## EXTRACT TO READ

Edit to add - it would have been a muggers paradise at night...


----------



## Minnie_the_Minx (Jul 18, 2008)

ThorHawkDru said:


> Because not only was it wooden,* it was fucking busy.*



That's what my friend said, and thinks (from what he can remember) that the idea was scrapped and a crossing was installed


----------



## ThorHawkDru (Jul 18, 2008)

Minnie_the_Minx said:


> Well it wasn't there in 1981 during the riots



If it wasn't it must have been taken down earlier that year, but I think it was there a bit later. I reckon it was taken down in about 1982 / 1983.


----------



## Mrs Magpie (Jul 18, 2008)

Enid is right. There was a furniture shop where McDs is now. I bought a bunk bed there for my eldest daughter so she could have friends stay over...she was probably about 9 or 10 then iirc and she's 34 now, so it was a while ago.


----------



## editor (Jul 18, 2008)

Mrs Magpie said:


> Enid is right. There was a furniture shop where McDs is now. I bought a bunk bed there for my eldest daughter so she could have friends stay over...she was probably about 9 or 10 then iirc and she's 34 now, so it was a while ago.


It was "Isaac Walton & Co, a 'hosier, hatter and boys' outfitters"  back in the 30s!


----------



## Minnie_the_Minx (Jul 18, 2008)

Mrs Magpie said:


> Enid is right. There was a furniture shop where McDs is now. I bought a bunk bed there for my eldest daughter so she could have friends stay over...she was probably about 9 or 10 then iirc and she's 34 now, so it was a while ago.




but there was another furniture shop the other side, where was that?  Where Robills was? 

I bought my wardrobe from there in 1982


----------



## poster342002 (Jul 18, 2008)

ThorHawkDru said:


> I can remember the bridge well, but I'm banging my head against my desk in annoyance because I can't remember much about the stairs!



I think they were sort of black-creosoted wooden steps. You could see the road between each step. I _think _...


----------



## Minnie_the_Minx (Jul 18, 2008)

ThorHawkDru said:


> If it wasn't it must have been taken down earlier that year, but I think it was there a bit later. I reckon it was taken down in about 1982 / 1983.


----------



## sleepyjohn (Jul 19, 2008)

I started secondary school in 1979 and I'm sure the bridge was gone then.


----------



## ats (Jul 19, 2008)

editor said:


> It was "Isaac Walton & Co, a 'hosier, hatter and boys' outfitters"  back in the 30s!



I never knew that before.

Isaac Walton used to be a big shop in Newcastle on Tyne.  I used to go there with my Mum to buy my school uniforms.  They had one of those compressed air systems for dealing with the cash.

They're still going, just, as a bespoke tailors providing gamekeepers clothing, regimental ties and barristers' collars (see http://www.isaacwaltontailoring.co.uk/gamekeeper/index.php) , but in in the early sixties they were a big, rather stuffy, department store.  But I never knew they had a branch in London.

(Unless, of course, there was another Isaac Walton in the same business.  But it seems unlikely.)


----------



## jayeola (Jul 19, 2008)

I don't remember any f/b


----------



## lang rabbie (Jul 20, 2008)

ats said:


> ...in in the early sixties they were a big, rather stuffy, department store.  But I never knew they had a branch in London.

## RECORDS PROVIDED
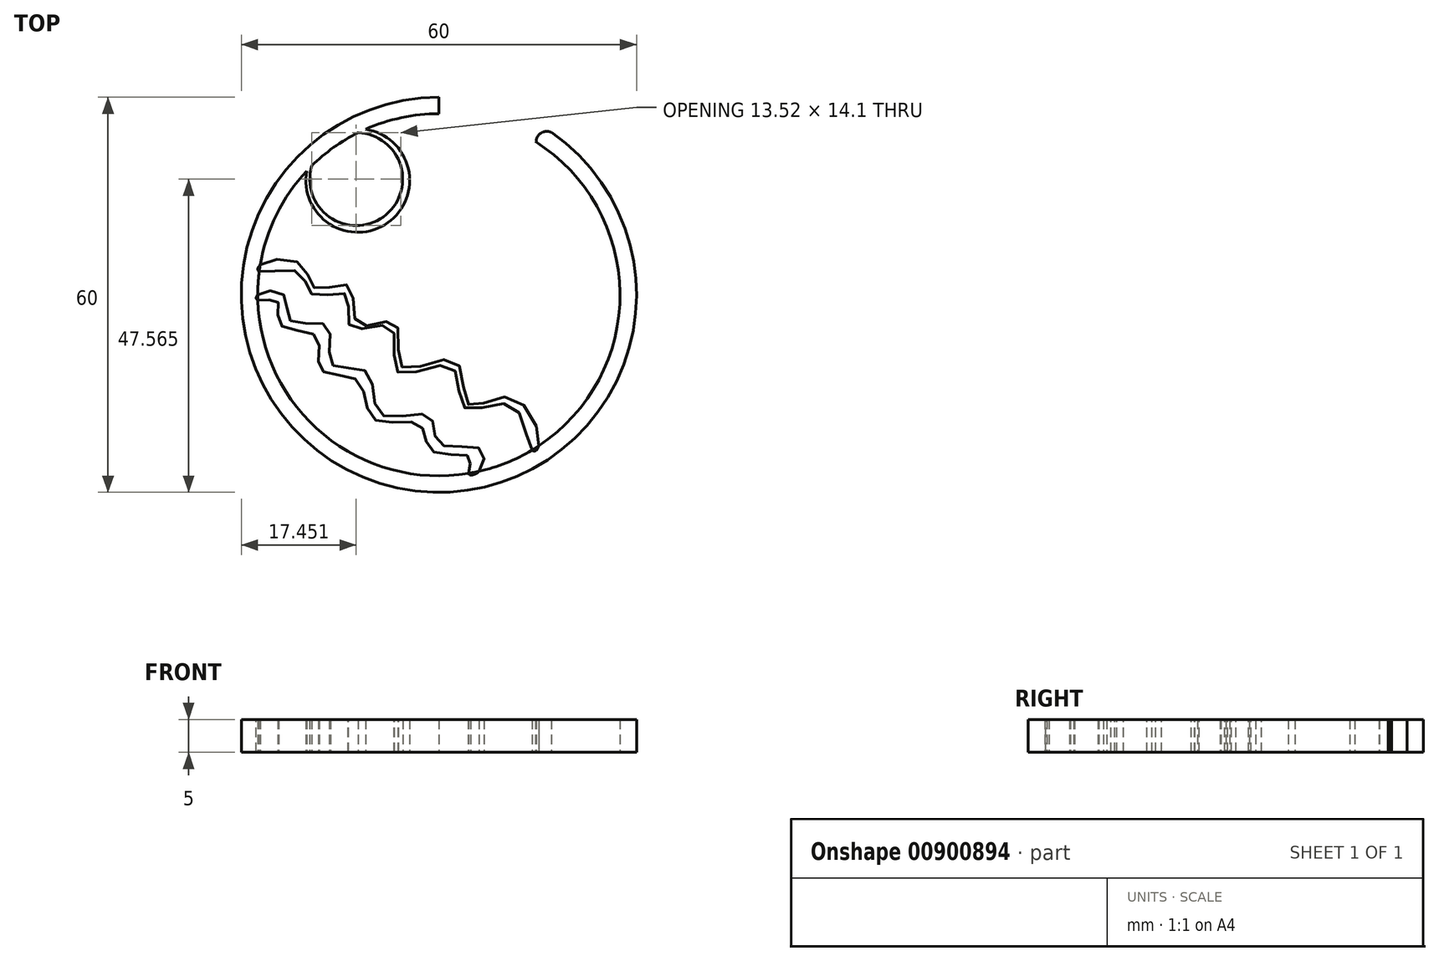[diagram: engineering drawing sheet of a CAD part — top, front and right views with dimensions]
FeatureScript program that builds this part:
annotation { "Feature Type Name" : "Feature", "Feature Type Description" : "" }
export const myFeature = defineFeature(function(context is Context, id is Id, definition is map)
    precondition{}
    {
        {
            var Q0;
            Q0=qCreatedBy(makeId("Top.planeOp"),FACE);
            var sketch = newSketch(context, id + "F0", { "sketchPlane" : qUnion([Q0])});
            skCircle(sketch, "E0", {"center": v(0, 0) * mm, "radius": 30 * mm});
            skCircle(sketch, "E1", {"center": v(0, 0) * mm, "radius": 27.5 * mm});
            skFitSpline(sketch, "E2", {"points": [v(14.14, -23.58) * mm, v(11.17, -16.82) * mm, v(3.9, -17.15) * mm, v(1.87, -10.9) * mm, v(-6.24, -11.74) * mm, v(-7.26, -4.98) * mm, v(-13.34, -4.98) * mm, v(-14.02, 0) * mm, v(-19.1, 0) * mm, v(-21.3, 3.47) * mm, v(-27.27, 3.55) * mm, v(-27.12, 4.54) * mm, v(-20.94, 4.65) * mm, v(-18.65, 0.93) * mm, v(-13.61, 1.33) * mm, v(-12.24, -4.5) * mm, v(-6.63, -4.28) * mm, v(-5.6, -10.98) * mm, v(2.42, -10) * mm, v(4.48, -16.64) * mm, v(11.12, -15.61) * mm, v(15.16, -22.94) * mm, v(14.14, -23.58) * mm]});
            skFitSpline(sketch, "E3", {"points": [v(6.06, -26.82) * mm, v(6.3, -23.42) * mm, v(0, -22.57) * mm, v(-1.52, -18.37) * mm, v(-8.84, -18.16) * mm, v(-10.9, -11.76) * mm, v(-16.3, -10.48) * mm, v(-16.87, -4.8) * mm, v(-22.5, -3.94) * mm, v(-23.56, 0) * mm, v(-27.5, 0) * mm, v(-27.49, -0.82) * mm, v(-24.55, -0.95) * mm, v(-24.13, -4.5) * mm, v(-18.58, -6.36) * mm, v(-18.01, -11.33) * mm, v(-12.32, -13.04) * mm, v(-9.9, -18.87) * mm, v(-2.94, -19.72) * mm, v(-1.1, -23.7) * mm, v(4.74, -24.7) * mm, v(4.48, -27.13) * mm, v(6.06, -26.82) * mm]});
            skArc(sketch, "E4", {"start": v(-20.06, 18.8) * mm, "mid": v(-7.76, 10.95) * mm, "end": v(-11.12, 25.15) * mm});
            skArc(sketch, "E5", {"start": v(-19.3, 19.58) * mm, "mid": v(-8.45, 11.83) * mm, "end": v(-12.26, 24.61) * mm});
            skSolve(sketch);
        }
        {
            var Q0;
            Q0=makeQuery(id+"F0.imprint","IMPRINT",FACE,{"disambiguationData":[TD([[makeQuery(id+"F0.imprint","IMPRINT",EDGE,{"derivedFrom":sQuery(id+"F0.wireOp",EDGE,"E0")}),1.0]])]});
            var Q1;
            {var subQ0=sQuery(id+"F0.wireOp",EDGE,"E3");var subQ1=sQuery(id+"F0.wireOp",EDGE,"E1");var subQ2=makeQuery(id+"F0.imprint","INTERSECT",VERTEX,{"disambiguationData":[OD(0.0)],"derivedFrom":[subQ1,subQ0]});Q1=makeQuery(id+"F0.imprint","IMPRINT",FACE,{"disambiguationData":[TD([[makeQuery(id+"F0.imprint","IMPRINT",EDGE,{"disambiguationData":[TD([[subQ2,-1.0]])],"derivedFrom":subQ1}),1.0]])]});}
            var Q2;
            {var subQ0=sQuery(id+"F0.wireOp",EDGE,"E2");var subQ1=sQuery(id+"F0.wireOp",EDGE,"E1");var subQ2=makeQuery(id+"F0.imprint","INTERSECT",VERTEX,{"disambiguationData":[OD(0.0)],"derivedFrom":[subQ1,subQ0]});Q2=makeQuery(id+"F0.imprint","IMPRINT",FACE,{"disambiguationData":[TD([[makeQuery(id+"F0.imprint","IMPRINT",EDGE,{"disambiguationData":[TD([[subQ2,-1.0]])],"derivedFrom":subQ1}),1.0]])]});}
            var Q3;
            {var subQ0=sQuery(id+"F0.wireOp",EDGE,"E4");Q3=makeQuery(id+"F0.imprint","IMPRINT",FACE,{"disambiguationData":[TD([[makeQuery(id+"F0.imprint","IMPRINT",EDGE,{"derivedFrom":subQ0}),1.0]])]});}
            extrude(context, id + "F1", {"entities" : qUnion([Q0, Q1, Q2, Q3]), "endBound" : BoundingType.SYMMETRIC, "depth" : 5 * mm, "offsetDistance" : 25 * mm});
        }
        {
            var Q0;
            Q0=qCreatedBy(makeId("Top.planeOp"),FACE);
            var sketch = newSketch(context, id + "F2", { "sketchPlane" : qUnion([Q0])});
            skLineSegment(sketch, "E6.bottom", {"start": v(0, 32.35) * mm, "end": v(24.66, 32.35) * mm});
            skLineSegment(sketch, "E6.top", {"start": v(0, 25) * mm, "end": v(24.66, 25) * mm});
            skLineSegment(sketch, "E6.left", {"start": v(0, 32.35) * mm, "end": v(0, 25) * mm});
            skLineSegment(sketch, "E6.right", {"start": v(24.66, 32.35) * mm, "end": v(24.66, 25) * mm});
            skSolve(sketch);
        }
        {
            var Q0;
            Q0=makeQuery(id+"F2.imprint","IMPRINT",FACE,{"disambiguationData":[TD([[makeQuery(id+"F2.imprint","IMPRINT",EDGE,{"derivedFrom":sQuery(id+"F2.wireOp",EDGE,"E6.bottom")}),-1.0]])]});
            extrude(context, id + "F3", {"entities" : qUnion([Q0]), "operationType" : NewBodyOperationType.REMOVE, "endBound" : BoundingType.SYMMETRIC, "depth" : 25 * mm, "offsetDistance" : 25 * mm});
        }
        {
            var Q0;
            Q0=qCreatedBy(makeId("Top.planeOp"),FACE);
            var sketch = newSketch(context, id + "F4", { "sketchPlane" : qUnion([Q0])});
            skArc(sketch, "E7", {"start": v(17.24, 24.58) * mm, "mid": v(15.66, 24.65) * mm, "end": v(14.76, 23.35) * mm});
            skLineSegment(sketch, "E8", {"start": v(14.76, 23.35) * mm, "end": v(13.17, 22.47) * mm});
            skLineSegment(sketch, "E9", {"start": v(13.17, 22.47) * mm, "end": v(9.64, 24.94) * mm});
            skLineSegment(sketch, "E10", {"start": v(9.64, 24.94) * mm, "end": v(14.76, 26.7) * mm});
            skLineSegment(sketch, "E11", {"start": v(14.76, 26.7) * mm, "end": v(18.3, 26.7) * mm});
            skLineSegment(sketch, "E12", {"start": v(18.3, 26.7) * mm, "end": v(17.24, 24.58) * mm});
            skSolve(sketch);
        }
        {
            var Q0;
            Q0=makeQuery(id+"F4.imprint","IMPRINT",FACE,{"disambiguationData":[TD([[makeQuery(id+"F4.imprint","IMPRINT",EDGE,{"derivedFrom":sQuery(id+"F4.wireOp",EDGE,"E7")}),-1.0]])]});
            extrude(context, id + "F5", {"entities" : qUnion([Q0]), "operationType" : NewBodyOperationType.REMOVE, "endBound" : BoundingType.SYMMETRIC, "depth" : 25 * mm, "offsetDistance" : 25 * mm});
        }
    });
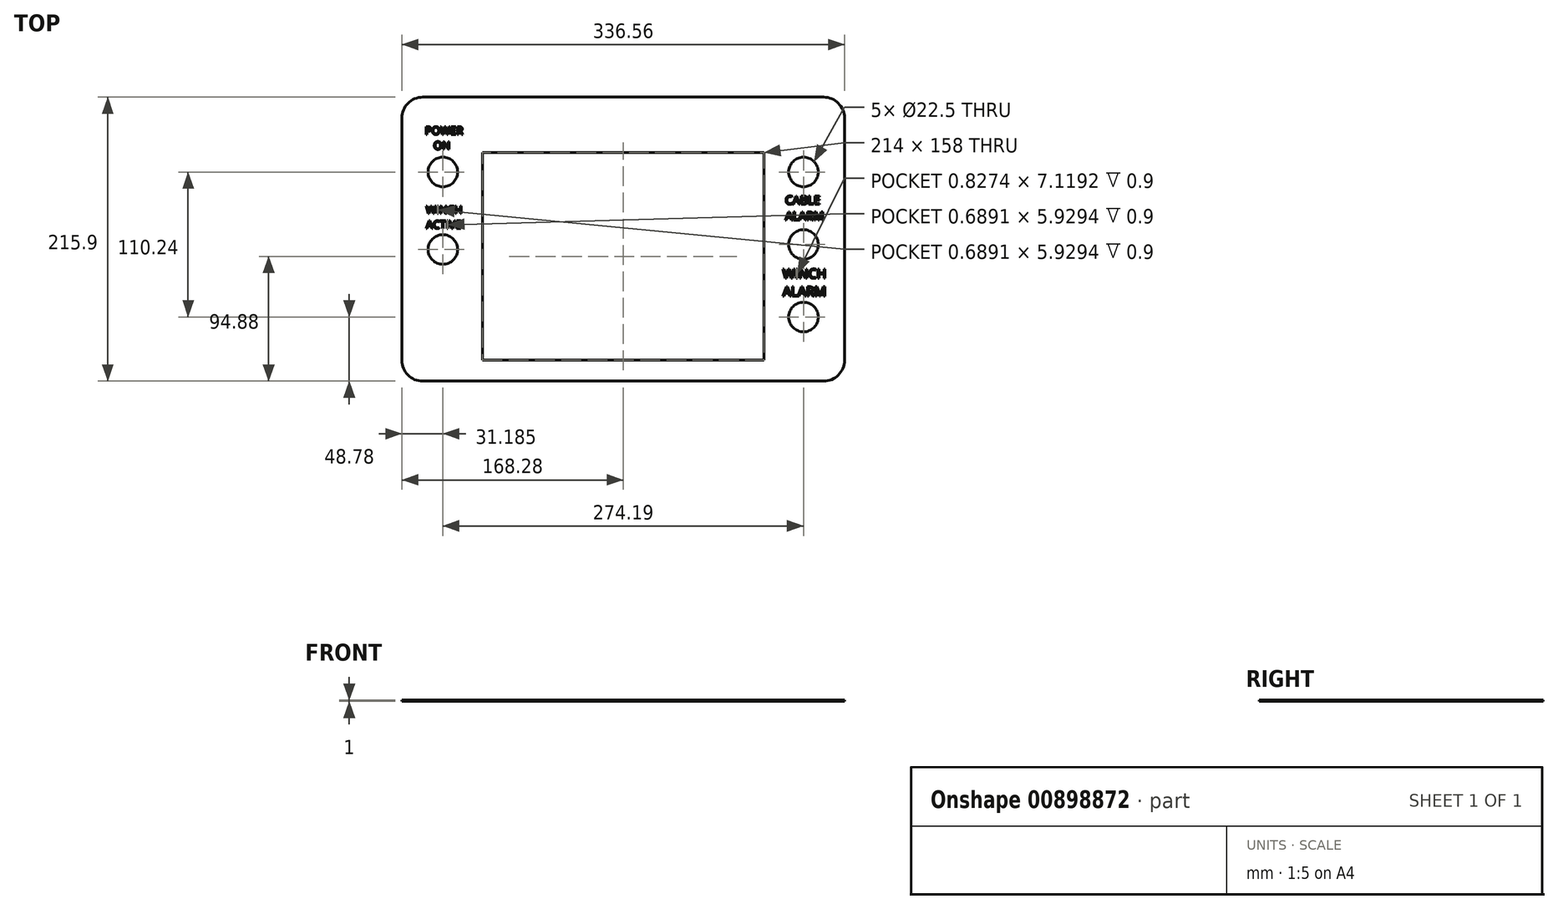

## TASK TO COMPLETE
Can you transcribe the forum thread about the old local shops, starting at the words "That's what my" and ending after "ThorHawkDru (Jul 18, 2008)"?

## COMPLETED TASK
That's what my friend said, and thinks (from what he can remember) that the idea was scrapped and a crossing was installed


----------



## ThorHawkDru (Jul 18, 2008)